** Exercise goal **
Among the lines below, copy exactly those from the one with "immunohistochemistry (IHC) micrograph" through the one with "image of human", counting both ends.

** Exercise data **
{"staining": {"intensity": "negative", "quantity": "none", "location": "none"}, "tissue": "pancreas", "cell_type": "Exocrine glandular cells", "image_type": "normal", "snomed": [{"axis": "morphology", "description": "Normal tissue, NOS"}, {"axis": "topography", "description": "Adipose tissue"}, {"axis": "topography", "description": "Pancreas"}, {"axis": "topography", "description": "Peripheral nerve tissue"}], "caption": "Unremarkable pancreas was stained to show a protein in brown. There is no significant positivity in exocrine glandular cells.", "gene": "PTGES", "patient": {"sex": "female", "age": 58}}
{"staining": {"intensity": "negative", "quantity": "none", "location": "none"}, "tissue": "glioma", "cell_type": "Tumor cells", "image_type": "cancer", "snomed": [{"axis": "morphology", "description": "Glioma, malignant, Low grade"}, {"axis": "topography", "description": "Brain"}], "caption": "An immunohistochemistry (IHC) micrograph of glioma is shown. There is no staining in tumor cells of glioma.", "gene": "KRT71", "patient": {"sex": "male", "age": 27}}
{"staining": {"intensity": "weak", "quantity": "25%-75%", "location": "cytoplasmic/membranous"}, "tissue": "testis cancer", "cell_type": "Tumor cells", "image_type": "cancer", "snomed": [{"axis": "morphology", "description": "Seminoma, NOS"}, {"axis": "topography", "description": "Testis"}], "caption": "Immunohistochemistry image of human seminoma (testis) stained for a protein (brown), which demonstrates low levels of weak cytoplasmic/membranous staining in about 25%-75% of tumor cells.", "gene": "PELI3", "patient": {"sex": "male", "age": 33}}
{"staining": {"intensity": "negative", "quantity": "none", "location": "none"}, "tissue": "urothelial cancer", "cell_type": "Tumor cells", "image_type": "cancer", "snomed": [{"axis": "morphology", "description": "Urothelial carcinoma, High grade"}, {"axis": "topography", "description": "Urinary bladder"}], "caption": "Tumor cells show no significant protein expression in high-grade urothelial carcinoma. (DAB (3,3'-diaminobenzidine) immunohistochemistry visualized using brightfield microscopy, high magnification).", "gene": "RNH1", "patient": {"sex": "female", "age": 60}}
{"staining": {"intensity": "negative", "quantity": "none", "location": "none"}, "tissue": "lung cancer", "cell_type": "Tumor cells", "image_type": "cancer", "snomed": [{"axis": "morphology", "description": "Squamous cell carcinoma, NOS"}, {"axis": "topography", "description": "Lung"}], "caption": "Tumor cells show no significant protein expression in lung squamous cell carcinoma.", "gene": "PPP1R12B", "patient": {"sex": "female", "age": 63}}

** Your response **
{"staining": {"intensity": "negative", "quantity": "none", "location": "none"}, "tissue": "glioma", "cell_type": "Tumor cells", "image_type": "cancer", "snomed": [{"axis": "morphology", "description": "Glioma, malignant, Low grade"}, {"axis": "topography", "description": "Brain"}], "caption": "An immunohistochemistry (IHC) micrograph of glioma is shown. There is no staining in tumor cells of glioma.", "gene": "KRT71", "patient": {"sex": "male", "age": 27}}
{"staining": {"intensity": "weak", "quantity": "25%-75%", "location": "cytoplasmic/membranous"}, "tissue": "testis cancer", "cell_type": "Tumor cells", "image_type": "cancer", "snomed": [{"axis": "morphology", "description": "Seminoma, NOS"}, {"axis": "topography", "description": "Testis"}], "caption": "Immunohistochemistry image of human seminoma (testis) stained for a protein (brown), which demonstrates low levels of weak cytoplasmic/membranous staining in about 25%-75% of tumor cells.", "gene": "PELI3", "patient": {"sex": "male", "age": 33}}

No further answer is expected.